Bei Drohnenflügen, die kommerziellen Zwecken dienen, muss von der zuständigen Luftfahrtbehörde des Bundeslandes eine Genehmigung eingeholt werden. Menschenansammlungen, Unglücksorte oder Industrieanlagen sind in jedem Fall tabu. Im Umkreis von 1,5 Kilometern um Flughäfen ist eine Sondergenehmigung nötig.
Es ist verboten, mit der Drohne die Privatsphäre anderer zu verletzen.
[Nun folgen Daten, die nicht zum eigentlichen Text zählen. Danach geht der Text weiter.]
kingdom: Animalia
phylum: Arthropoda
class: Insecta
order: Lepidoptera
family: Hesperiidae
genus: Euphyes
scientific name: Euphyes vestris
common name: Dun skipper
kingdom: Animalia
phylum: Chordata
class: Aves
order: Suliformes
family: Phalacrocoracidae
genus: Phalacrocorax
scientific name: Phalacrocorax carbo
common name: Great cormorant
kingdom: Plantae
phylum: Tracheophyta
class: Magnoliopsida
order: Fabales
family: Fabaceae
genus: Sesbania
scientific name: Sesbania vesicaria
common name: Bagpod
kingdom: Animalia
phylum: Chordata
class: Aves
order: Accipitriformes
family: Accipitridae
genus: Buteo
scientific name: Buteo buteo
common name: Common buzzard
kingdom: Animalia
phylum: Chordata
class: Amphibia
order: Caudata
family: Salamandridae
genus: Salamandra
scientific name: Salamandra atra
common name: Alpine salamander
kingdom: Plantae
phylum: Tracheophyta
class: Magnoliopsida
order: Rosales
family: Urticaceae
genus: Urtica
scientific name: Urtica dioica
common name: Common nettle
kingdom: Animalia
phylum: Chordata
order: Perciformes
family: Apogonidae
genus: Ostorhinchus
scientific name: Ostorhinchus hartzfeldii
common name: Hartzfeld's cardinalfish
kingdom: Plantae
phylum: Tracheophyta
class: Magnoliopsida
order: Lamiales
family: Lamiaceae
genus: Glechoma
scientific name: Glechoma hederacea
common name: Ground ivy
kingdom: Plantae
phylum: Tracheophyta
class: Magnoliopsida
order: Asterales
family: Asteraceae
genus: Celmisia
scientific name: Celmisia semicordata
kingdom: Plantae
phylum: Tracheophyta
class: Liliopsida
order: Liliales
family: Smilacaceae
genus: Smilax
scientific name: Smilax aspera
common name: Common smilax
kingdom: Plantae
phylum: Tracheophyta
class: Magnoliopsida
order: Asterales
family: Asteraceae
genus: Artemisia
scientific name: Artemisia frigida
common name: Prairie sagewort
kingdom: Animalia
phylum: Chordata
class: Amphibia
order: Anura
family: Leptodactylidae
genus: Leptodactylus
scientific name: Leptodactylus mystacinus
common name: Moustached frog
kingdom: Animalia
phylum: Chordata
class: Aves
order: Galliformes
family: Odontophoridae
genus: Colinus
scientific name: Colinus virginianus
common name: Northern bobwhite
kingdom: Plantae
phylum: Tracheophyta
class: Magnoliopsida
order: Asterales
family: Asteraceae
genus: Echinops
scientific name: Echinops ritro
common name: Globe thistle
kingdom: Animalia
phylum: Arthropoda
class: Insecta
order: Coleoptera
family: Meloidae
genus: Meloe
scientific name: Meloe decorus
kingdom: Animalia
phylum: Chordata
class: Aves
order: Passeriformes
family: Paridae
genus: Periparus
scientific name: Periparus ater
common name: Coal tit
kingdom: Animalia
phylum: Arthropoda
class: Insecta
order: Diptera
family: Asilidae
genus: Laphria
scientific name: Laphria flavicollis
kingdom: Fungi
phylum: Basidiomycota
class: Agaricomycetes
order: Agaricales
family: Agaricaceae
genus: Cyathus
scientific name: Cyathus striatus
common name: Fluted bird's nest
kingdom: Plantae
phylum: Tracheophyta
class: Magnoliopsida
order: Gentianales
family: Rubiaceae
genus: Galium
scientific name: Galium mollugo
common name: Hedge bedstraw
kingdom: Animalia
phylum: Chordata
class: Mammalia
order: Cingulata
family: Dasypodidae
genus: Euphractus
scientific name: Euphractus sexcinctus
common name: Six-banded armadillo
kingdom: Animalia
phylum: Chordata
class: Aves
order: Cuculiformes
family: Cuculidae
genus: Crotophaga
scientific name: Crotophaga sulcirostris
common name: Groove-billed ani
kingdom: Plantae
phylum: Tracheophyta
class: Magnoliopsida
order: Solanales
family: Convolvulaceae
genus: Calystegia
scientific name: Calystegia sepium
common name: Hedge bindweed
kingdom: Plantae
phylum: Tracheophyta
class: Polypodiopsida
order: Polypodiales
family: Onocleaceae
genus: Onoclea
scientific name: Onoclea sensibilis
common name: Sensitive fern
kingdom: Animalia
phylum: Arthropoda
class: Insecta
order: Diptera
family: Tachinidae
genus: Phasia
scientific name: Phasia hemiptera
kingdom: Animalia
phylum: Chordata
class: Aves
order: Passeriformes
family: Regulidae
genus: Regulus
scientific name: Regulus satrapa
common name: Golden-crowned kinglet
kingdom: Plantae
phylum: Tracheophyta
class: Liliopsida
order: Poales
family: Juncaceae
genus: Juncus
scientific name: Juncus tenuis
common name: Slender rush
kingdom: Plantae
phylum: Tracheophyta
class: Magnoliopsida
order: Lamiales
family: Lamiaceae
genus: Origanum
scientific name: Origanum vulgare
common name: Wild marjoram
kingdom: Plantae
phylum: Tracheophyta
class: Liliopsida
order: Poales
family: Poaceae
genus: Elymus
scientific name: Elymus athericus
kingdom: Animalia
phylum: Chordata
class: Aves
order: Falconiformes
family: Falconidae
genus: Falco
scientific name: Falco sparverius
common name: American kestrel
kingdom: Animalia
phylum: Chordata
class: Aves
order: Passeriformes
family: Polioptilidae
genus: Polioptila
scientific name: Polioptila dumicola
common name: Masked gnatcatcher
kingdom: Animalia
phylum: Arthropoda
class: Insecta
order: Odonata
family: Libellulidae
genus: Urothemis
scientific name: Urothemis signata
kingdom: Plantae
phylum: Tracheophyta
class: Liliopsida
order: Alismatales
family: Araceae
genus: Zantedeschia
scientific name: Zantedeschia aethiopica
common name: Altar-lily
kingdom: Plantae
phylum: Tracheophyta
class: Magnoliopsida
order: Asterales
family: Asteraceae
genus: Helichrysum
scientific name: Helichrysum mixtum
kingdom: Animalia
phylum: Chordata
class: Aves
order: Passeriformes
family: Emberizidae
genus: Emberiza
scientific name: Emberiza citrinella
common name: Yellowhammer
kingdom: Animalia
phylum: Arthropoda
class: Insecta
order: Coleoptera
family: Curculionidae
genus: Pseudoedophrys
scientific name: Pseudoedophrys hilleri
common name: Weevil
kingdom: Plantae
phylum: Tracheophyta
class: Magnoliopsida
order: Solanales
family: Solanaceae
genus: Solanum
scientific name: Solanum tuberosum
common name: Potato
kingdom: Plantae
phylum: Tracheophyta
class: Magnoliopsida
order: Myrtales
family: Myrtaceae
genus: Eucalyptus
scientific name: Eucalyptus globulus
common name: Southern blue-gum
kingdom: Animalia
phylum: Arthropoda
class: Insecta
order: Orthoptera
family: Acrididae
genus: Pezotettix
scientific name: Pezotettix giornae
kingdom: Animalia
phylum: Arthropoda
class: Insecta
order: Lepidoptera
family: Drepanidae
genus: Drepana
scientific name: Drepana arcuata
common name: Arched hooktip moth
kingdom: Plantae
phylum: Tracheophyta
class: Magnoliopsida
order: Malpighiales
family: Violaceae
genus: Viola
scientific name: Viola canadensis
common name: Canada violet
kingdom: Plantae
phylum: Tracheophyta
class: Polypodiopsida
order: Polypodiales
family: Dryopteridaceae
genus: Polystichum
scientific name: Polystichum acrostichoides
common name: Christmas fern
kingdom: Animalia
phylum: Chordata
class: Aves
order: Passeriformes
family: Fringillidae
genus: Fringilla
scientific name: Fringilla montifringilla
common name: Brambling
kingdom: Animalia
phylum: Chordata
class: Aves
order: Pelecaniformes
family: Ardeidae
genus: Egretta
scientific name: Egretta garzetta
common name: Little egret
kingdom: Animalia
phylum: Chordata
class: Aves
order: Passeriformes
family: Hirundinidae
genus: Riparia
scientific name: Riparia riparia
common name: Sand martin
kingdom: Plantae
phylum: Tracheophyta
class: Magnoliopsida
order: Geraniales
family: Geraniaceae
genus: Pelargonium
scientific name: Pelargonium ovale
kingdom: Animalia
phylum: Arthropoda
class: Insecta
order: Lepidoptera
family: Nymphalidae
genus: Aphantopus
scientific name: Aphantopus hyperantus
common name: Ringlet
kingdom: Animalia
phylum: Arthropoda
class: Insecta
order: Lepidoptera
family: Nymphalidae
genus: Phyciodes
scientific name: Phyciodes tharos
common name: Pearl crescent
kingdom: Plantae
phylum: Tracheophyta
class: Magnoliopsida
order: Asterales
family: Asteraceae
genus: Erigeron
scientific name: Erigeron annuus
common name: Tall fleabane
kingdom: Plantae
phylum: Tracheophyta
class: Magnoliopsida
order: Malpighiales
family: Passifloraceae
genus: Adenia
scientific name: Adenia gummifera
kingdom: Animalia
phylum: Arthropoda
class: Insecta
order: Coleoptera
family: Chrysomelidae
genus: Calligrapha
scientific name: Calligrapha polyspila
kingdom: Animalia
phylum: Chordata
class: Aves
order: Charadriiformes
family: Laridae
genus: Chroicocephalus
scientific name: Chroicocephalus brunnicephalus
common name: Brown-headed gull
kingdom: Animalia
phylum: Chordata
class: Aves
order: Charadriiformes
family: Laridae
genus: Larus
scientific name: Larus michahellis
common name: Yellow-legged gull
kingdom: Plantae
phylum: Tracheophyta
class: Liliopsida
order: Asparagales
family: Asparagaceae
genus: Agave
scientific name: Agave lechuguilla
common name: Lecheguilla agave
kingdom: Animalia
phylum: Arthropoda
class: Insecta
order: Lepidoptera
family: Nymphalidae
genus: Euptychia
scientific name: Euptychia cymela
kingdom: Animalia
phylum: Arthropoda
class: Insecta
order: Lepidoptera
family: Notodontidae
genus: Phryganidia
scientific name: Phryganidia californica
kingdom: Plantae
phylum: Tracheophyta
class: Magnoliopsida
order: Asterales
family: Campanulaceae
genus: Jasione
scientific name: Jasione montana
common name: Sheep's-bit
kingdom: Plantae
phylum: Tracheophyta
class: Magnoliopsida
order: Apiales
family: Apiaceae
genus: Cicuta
Ausflüge über die Nachbargrundstücke sind nicht erlaubt. Auch dürfen Hobbypiloten nicht vom eigenen Grundstück aus mit einer an der Drohne angebrachten Kamera in fremde Fenster schauen.

Technische Möglichkeiten, eine Drohne zu stoppen, gibt es bereits - etwa über eine Signalstörung für die Fernsteuerung. Dazu muss die Frequenz allerdings erst mal bekannt sein; zudem können Störsender der Nachbarschaft den WLAN-Empfang zerhacken. Die deutschen Justizbehörden sind nach dem Fund einer mit Handy und Drogen beladenen Drohne in einer Haftanstalt in Hamburg alarmiert. Frankreich hat nach Drohnenüberflügen von Atomanlagen gerade seine nationale Forschungsagentur beauftragt, ein Abwehrsystem zur Entdeckung und Abwehr der Miniflieger zu entwickeln.

USA entwirft Auflagen für kommerziellen Einsatz

In den USA sollen die umbenannten Fluggeräte auf breiter Front bei der Arbeit eingesetzt werden. Nach dem Willen der US-Flugaufsichtsbehörde FAA könnten Drohnen in zwei Jahren für kommerzielle Zwecke fliegen - jedoch mit einer Reihe von Auflagen. Laut einem Entwurf der FAA dürfen die Geräte maximal 25 Kilogramm wiegen und in einer Höhe von bis zu 150 Metern fliegen, allerdings nur tagsüber und in Sichtweite des Piloten. Damit wären Einsätze wie die von Amazon geplante Auslieferung von Paketen praktisch ausgeschlossen.

© dpa, Daniel Karmann Lesen Sie auch: Ferngesteuerte Mini-Flieger als Risiko für Luftfahrt

Ein Drohnenpilot muss dem Entwurf zufolge mindestens 17 Jahre alt sein und von der FAA lizenziert werden. Dazu muss er sich alle zwei Jahre einem Test unterziehen. Die Geschwindigkeit einer kleinen Drohne darf 160 Stundenkilometer nicht überschreiten. Bisher hat die Behörde die kommerzielle Nutzung der Fluggeräte grundsätzlich verboten. Nur einige wenige Firmen sind ausgenommen.

Parallel zum Entwurf der FAA veröffentlichte das Weiße Haus eine Direktive von Präsident Barack Obama, nach der US-Behörden offenlegen müssen, wo sie unbemannte Fluggeräte im eigenen Land einsetzen. Außerdem wird erstmals Auskunft darüber verlangt, was sie mit der Datenflut machen, die sie bei Drohnen-Beobachtungsflügen gewinnen.